The US Department of Defense first financed GPS to help guide military planes and missiles. Later, the system was made public and products became available to help guide cars. Despite these beginnings, the most common GPS enabled devices are not vehicles but smartphones.
Every modern smartphone contains a GPS receiver. As a result, 400 million GPS chips are built into smartphones each year. GPS works well for navigating vehicles, but there are at least 3 reasons it does not scale down well for guiding people in their daily activities:
1. Individuals spend 80% of their time indoors (source Strategy Analytics) where GPS coverage is poor. GPS systems fail indoors in the same way that they fail for cars in tunnels.

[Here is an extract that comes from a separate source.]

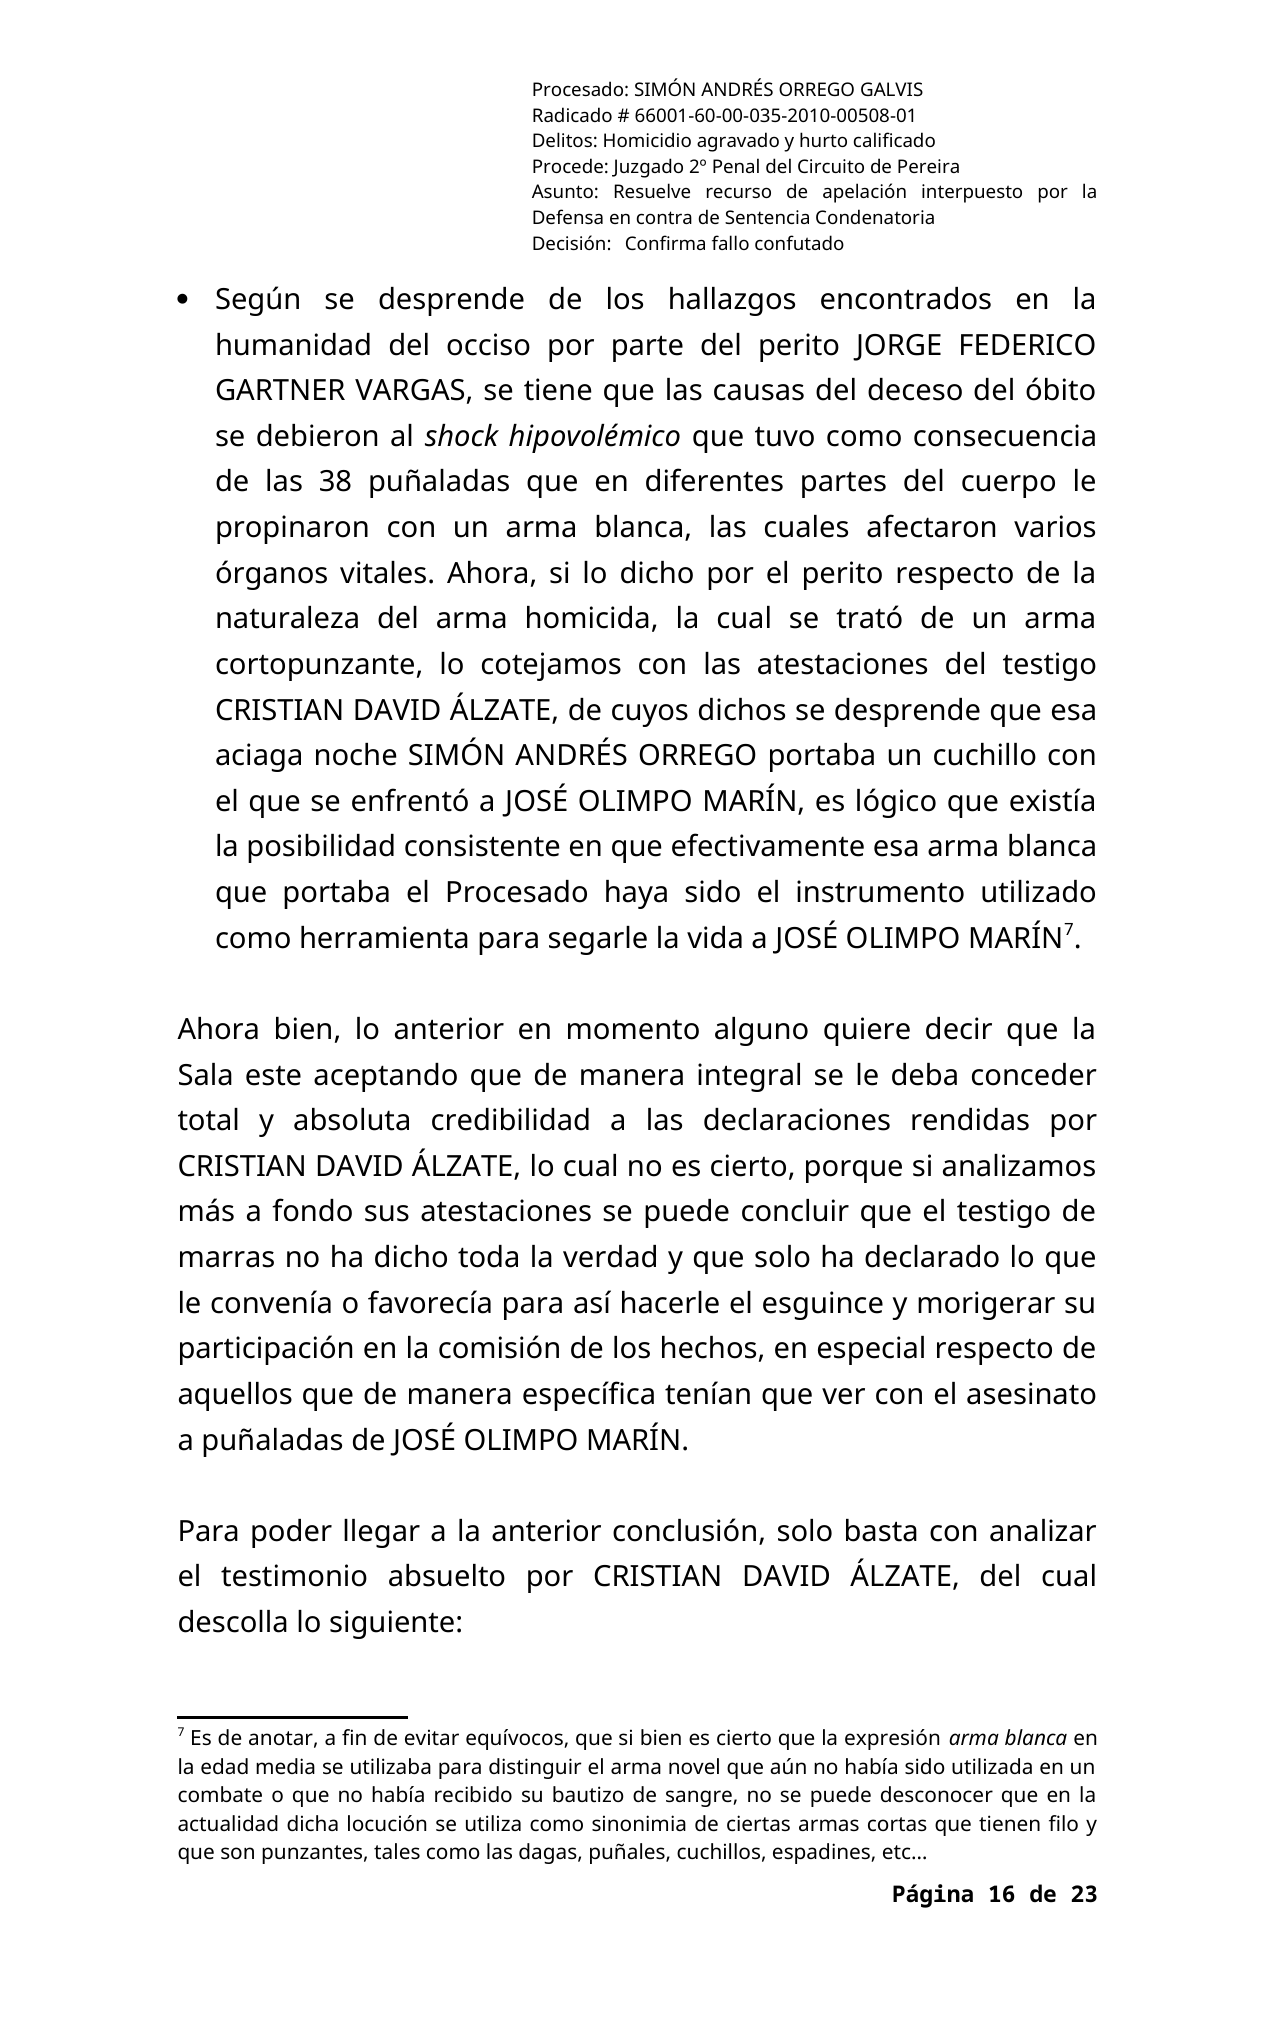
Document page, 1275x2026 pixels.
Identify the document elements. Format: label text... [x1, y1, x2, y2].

list Según se desprende de los hallazgos encontrados en la humanidad del occiso por parte del perito JORGE FEDERICO GARTNER VARGAS, se tiene que las causas del deceso del óbito se debieron al shock hipovolémico que tuvo como consecuencia de las 38 puñaladas que en diferentes partes del cuerpo le propinaron con un arma blanca, las cuales afectaron varios órganos vitales. Ahora, si lo dicho por el perito respecto de la naturaleza del arma homicida, la cual se trató de un arma cortopunzante, lo cotejamos con las atestaciones del testigo CRISTIAN DAVID ÁLZATE, de cuyos dichos se desprende que esa aciaga noche SIMÓN ANDRÉS ORREGO portaba un cuchillo con el que se enfrentó a JOSÉ OLIMPO MARÍN, es lógico que existía la posibilidad consistente en que efectivamente esa arma blanca que portaba el Procesado haya sido el instrumento utilizado como herramienta para segarle la vida a JOSÉ OLIMPO MARÍN. [177, 278, 1098, 957]
text Ahora bien, lo anterior en momento alguno quiere decir que la Sala este aceptando que de manera integral se le deba conceder total y absoluta credibilidad a las declaraciones rendidas por CRISTIAN DAVID ÁLZATE, lo cual no es cierto, porque si analizamos más a fondo sus atestaciones se puede concluir que el testigo de marras no ha dicho toda la verdad y que solo ha declarado lo que le convenía o favorecía para así hacerle el esguince y morigerar su participación en la comisión de los hechos, en especial respecto de aquellos que de manera específica tenían que ver con el asesinato a puñaladas de JOSÉ OLIMPO MARÍN. [177, 1008, 1098, 1458]
text Para poder llegar a la anterior conclusión, solo basta con analizar el testimonio absuelto por CRISTIAN DAVID ÁLZATE, del cual descolla lo siguiente: [177, 1510, 1098, 1641]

2. GPS accuracy for civilian use is good enough to locate a car on a road, but when it comes to guiding individuals, precision down to a few centimeters is required. That kind of accuracy is way beyond the capabilities of current GPS systems.
3. A GPS receiver chip consumes power every time it calculates its position. That power consumption can be a critical issue for the small batteries in smartphones. Making matters worse, people move more erratically than vehicles so their location must be checked more frequently.
For all these reasons, we need a new positioning technology besides GPS. Ideally, this new technology could be deployed indoors (at home and everywhere) within affordable picocells and would eventually make its way into our phones helping us locate all of our belongings.
GPS was powered by 24 satellites in orbit around our planet. PicoGPS will be powered by 7 billion picocells around every person.